Open House Melbourne has revealed the program for its 2026 Weekend, offering more than 180 tours, talks and first looks at some of the city's most intriguing buildings on Saturday 25 and Sunday 26 July. The annual festival throws open doors that are usually shut to the public, from grand civic spaces to working back-of-house rooms.
Organisers expect more than 70,000 people to take part, exploring spaces "in every corner of the city and suburbs," according to the program announcement. Attendees are encouraged to plan ahead, as the most coveted experiences book out in advance.

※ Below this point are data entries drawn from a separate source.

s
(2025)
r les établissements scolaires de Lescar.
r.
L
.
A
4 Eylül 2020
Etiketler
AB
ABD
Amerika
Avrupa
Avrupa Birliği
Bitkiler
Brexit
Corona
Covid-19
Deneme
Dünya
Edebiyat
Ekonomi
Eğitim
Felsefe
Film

This year's theme is "Generous City". Open House Melbourne's Executive Director and Chief Curator, Tania Davidge, said the idea was about what design can offer a community. "A generous city is something we should all aspire to have," Davidge said. "When we think about what makes a city generous, we are exploring how design, creativity and architecture can foster a culture of openness, offering space, care and possibility for its citizens."
Among the new and notable additions this year is a tour of The Primrose Potter Australian Ballet Centre, including its costume department and rehearsal studios, and a look inside cafe icons ST. ALi Coffee Roastery. Both give visitors a glimpse of the day-to-day machinery behind institutions Melburnians know by name but rarely see from the inside.

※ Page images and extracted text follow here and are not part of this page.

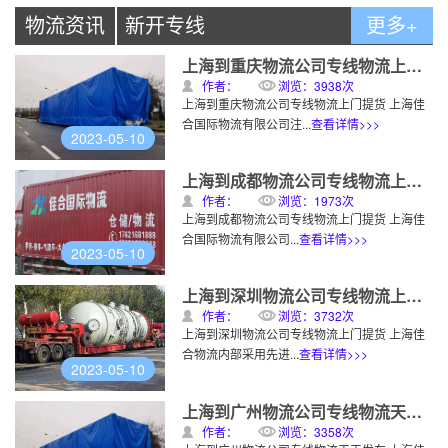
实时订单
上海到广州物流专线
专线物流
2020-12-22
物流资讯
新开专线
更多+
实时订单
上海到深圳物流专线
专线物流
2020-12-22
上海到重庆物流公司专线物流上门提货
作者：
浏览：3938次
实时订单
上海到合肥物流专线
专线物流
2020-12-22
上海到重庆物流公司专线物流上门提货 上海佳
合国际物流有限公司注...
查看详情>>>
2023-05-10
实时订单
上海到苏州物流专线
专线物流
2020-12-22
上海到成都物流公司专线物流上门提货
评价晒单
上海到天津物流公司
物流专线
2020-12-22
作者：
浏览：1973次
上海到成都物流公司专线物流上门提货 上海佳
评价晒单
上海到长沙物流公司
物流专线
2020-12-22
合国际物流有限公司...
查看详情>>>
2023-05-10
评价晒单
上海到赣州物流公司
物流专线
2020-12-22
上海到深圳物流公司专线物流上门提货
评价晒单
上海到南昌物流公司
物流专线
2020-12-22
作者：
浏览：3732次
上海到深圳物流公司专线物流上门提货 上海佳
评价晒单
上海到宁波物流公司
物流专线
2020-12-22
合物流内部采用先进...
查看详情>>>
2023-05-10
评价晒单
上海到温州物流公司
物流专线
2020-12-22
上海到广州物流公司专线物流天天发车
作者：
浏览：3358次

The line-up also spans the industrial and the infrastructural. Visitors can tour the Rock Posters printing factory in Thornbury, the Melbourne Electronic Sound Studio, and the new Transurban Freeway Control Centre in Footscray — the nerve centre that operates CityLink and the new West Gate Tunnel. A further 10 private and historical homes round out the program.

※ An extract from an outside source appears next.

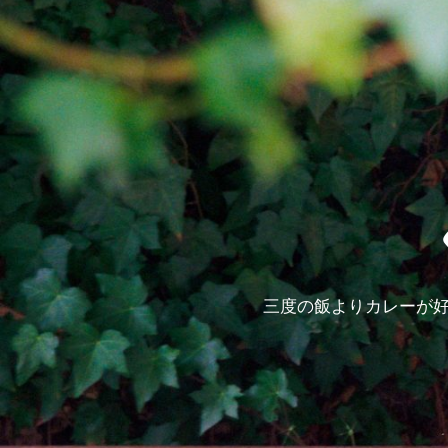
三度の飯よりカレーが好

That mix — a ballet costume workshop alongside a freeway control room — is characteristic of Open House Melbourne, which frames architecture broadly enough to include the places that keep a city running as well as the ones it puts on postcards.
The full program, including tour times and which sites require booking, is published on the festival's website. With demand for the marquee tours high, organisers are again urging visitors to lock in the spaces they most want to see rather than turning up on the day and hoping for a spot.
Open House Melbourne 2026 runs across the weekend of 25 and 26 July, spanning the CBD and suburbs alike, with the "Generous City" theme threading through a program that asks Melburnians to look again at the spaces they pass every day.